The most defensible view is this: vibe coding is the consumerization of software creation — the moment when building software became something a motivated non-programmer could do for a weekend project, the way desktop publishing made page design something a motivated non-designer could do. That consumerization is real, it is valuable, and it is not going away.
But consumerization is not professionalization. The arrival of desktop publishing tools did not make professional designers obsolete; it redefined what professional design expertise meant and where it was most needed. The same dynamic is playing out in software. The arrival of vibe coding tools does not make software engineers obsolete; it redefines where engineering expertise matters most.
Where vibe coding works: prototypes, experiments, greenfield projects, internal tools, fast validation. Where expert engineering still matters enormously: systems that handle real data, serve real users, carry real consequences, require real maintenance, and must meet real compliance standards. The closer the work gets to production — to real users, real data, real stakes — the more it needs specifications, tests, security review, governance, and human judgment.
A few things seem reasonably certain about the next few years:
AI-generated code will become a larger and larger fraction of total code written. The direction of travel is clear even if the speed is not.

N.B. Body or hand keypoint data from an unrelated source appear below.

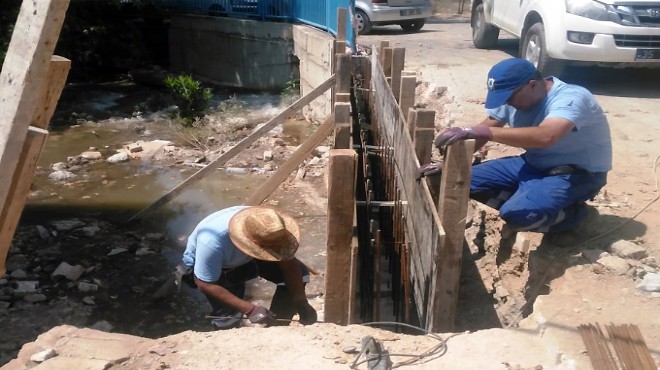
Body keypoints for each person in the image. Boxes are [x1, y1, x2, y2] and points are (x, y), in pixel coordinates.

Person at [433, 58, 612, 239]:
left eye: (509, 97)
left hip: (576, 175)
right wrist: (448, 166)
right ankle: (530, 200)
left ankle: (577, 217)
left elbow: (546, 136)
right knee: (455, 180)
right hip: (533, 164)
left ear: (532, 85)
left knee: (519, 216)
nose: (507, 102)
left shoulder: (571, 98)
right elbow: (484, 129)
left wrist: (483, 131)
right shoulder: (515, 97)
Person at [181, 205, 317, 329]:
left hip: (246, 257)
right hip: (217, 269)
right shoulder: (212, 241)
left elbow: (289, 266)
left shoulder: (272, 227)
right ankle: (228, 337)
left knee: (301, 274)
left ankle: (277, 326)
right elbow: (205, 283)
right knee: (228, 318)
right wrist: (250, 309)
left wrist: (300, 300)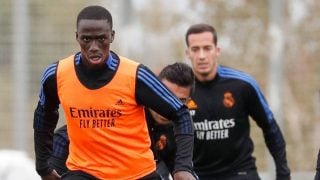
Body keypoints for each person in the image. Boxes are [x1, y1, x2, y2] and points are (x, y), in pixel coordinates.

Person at [33, 5, 196, 180]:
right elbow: (44, 117)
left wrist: (183, 168)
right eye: (86, 39)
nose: (94, 47)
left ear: (112, 36)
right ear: (77, 37)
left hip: (137, 175)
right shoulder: (56, 75)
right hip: (85, 173)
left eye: (101, 38)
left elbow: (181, 113)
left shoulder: (136, 75)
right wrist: (43, 167)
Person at [48, 62, 196, 180]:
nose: (169, 104)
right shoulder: (129, 110)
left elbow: (182, 170)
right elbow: (65, 136)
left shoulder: (180, 131)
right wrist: (54, 167)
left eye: (180, 100)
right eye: (166, 96)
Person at [184, 23, 291, 180]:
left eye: (207, 48)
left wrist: (283, 173)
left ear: (217, 50)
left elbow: (270, 128)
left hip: (241, 173)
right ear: (188, 53)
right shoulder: (180, 90)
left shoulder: (243, 84)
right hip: (198, 175)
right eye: (195, 49)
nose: (201, 56)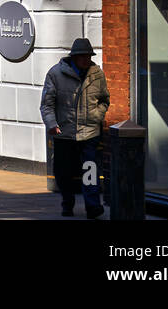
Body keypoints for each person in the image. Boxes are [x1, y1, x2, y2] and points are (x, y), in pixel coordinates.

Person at [40, 38, 111, 219]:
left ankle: (92, 206)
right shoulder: (56, 74)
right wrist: (52, 125)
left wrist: (97, 116)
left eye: (88, 56)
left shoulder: (97, 74)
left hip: (90, 132)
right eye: (82, 57)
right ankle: (67, 202)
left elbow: (104, 99)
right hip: (65, 133)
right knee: (64, 173)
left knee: (90, 170)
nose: (86, 60)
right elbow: (47, 104)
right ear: (74, 57)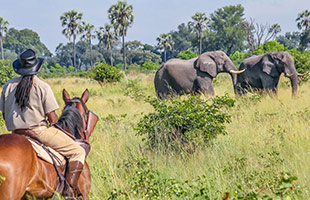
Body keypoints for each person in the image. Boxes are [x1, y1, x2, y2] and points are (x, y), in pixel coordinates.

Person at [0, 49, 85, 199]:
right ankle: (70, 192)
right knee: (78, 151)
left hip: (14, 133)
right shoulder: (42, 86)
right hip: (39, 132)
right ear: (36, 67)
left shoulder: (7, 87)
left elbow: (4, 114)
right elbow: (53, 119)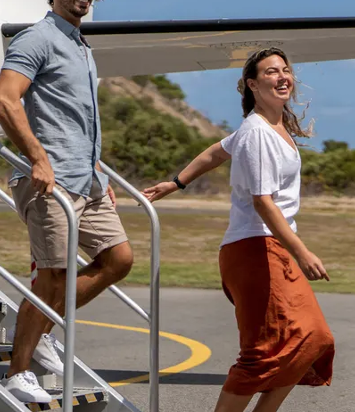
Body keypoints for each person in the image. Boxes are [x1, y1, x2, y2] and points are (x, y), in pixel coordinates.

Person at [143, 47, 335, 412]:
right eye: (270, 72)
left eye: (285, 70)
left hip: (268, 247)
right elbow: (264, 202)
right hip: (255, 248)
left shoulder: (270, 128)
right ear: (252, 84)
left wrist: (177, 182)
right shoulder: (256, 132)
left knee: (312, 339)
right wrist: (302, 252)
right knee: (261, 353)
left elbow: (217, 151)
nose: (282, 77)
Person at [0, 0, 134, 404]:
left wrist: (98, 171)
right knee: (52, 276)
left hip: (85, 181)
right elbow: (5, 100)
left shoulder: (80, 45)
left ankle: (43, 327)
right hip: (48, 182)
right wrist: (37, 158)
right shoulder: (36, 39)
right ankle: (17, 372)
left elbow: (76, 118)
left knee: (119, 259)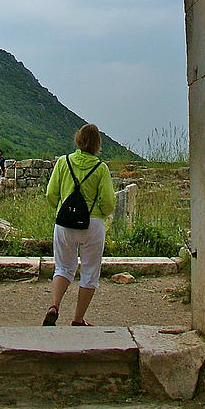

The governance and security challenges will become more pressing as that fraction grows. Organizations that don’t address them will face real incidents.
The most valued developers will be those who combine strong systems thinking, design judgment, and evaluation capability with deep fluency in AI tools. The developer who can’t use AI will be at a disadvantage. The developer who can use AI but can’t evaluate what it produces will be a liability.
And the question of what it means to “own” software — to be accountable for its behavior, its security, its maintenance, and its consequences — will become one of the defining questions of software ethics in the next decade.
Vibe coding is not the end of software engineering. It is the beginning of a harder question: now that almost anyone can build software, what does it mean to build software well?